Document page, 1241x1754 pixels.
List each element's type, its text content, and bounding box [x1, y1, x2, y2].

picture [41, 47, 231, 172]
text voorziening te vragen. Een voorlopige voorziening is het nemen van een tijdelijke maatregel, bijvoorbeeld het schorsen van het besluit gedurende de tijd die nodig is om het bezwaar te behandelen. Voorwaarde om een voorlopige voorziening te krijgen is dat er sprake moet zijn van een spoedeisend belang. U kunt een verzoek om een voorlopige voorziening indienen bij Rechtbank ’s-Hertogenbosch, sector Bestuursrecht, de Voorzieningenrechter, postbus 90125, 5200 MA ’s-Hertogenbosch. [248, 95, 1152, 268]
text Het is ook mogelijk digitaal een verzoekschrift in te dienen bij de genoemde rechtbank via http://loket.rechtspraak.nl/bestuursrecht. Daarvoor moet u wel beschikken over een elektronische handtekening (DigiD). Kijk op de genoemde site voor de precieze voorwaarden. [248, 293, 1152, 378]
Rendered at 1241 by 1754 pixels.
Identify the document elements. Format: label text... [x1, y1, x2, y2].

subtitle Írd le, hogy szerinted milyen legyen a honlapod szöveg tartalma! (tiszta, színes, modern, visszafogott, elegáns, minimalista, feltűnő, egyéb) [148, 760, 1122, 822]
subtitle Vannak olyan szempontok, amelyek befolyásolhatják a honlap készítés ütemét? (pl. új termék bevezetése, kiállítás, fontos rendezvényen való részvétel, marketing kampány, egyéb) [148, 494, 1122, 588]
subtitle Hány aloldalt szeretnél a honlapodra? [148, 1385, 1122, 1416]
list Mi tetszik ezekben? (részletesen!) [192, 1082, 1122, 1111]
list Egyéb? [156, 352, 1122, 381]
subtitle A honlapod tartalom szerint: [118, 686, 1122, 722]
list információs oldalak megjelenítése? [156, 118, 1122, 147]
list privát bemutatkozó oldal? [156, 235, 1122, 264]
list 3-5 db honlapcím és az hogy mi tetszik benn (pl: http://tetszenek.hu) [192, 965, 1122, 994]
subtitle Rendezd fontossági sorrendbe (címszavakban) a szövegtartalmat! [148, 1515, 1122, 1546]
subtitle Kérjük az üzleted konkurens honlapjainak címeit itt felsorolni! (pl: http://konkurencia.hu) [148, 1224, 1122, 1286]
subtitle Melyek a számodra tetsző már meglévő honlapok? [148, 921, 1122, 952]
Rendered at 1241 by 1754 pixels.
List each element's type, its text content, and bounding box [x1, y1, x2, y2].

#### Exercise instructions:
Can you echo the records word for word, from their first line through the line holding "picture [41, 47, 231, 172]", inclusive?

#### In response:
Document page, 1241x1754 pixels.
List each element's type, its text content, and bounding box [x1, y1, x2, y2].

picture [41, 47, 231, 172]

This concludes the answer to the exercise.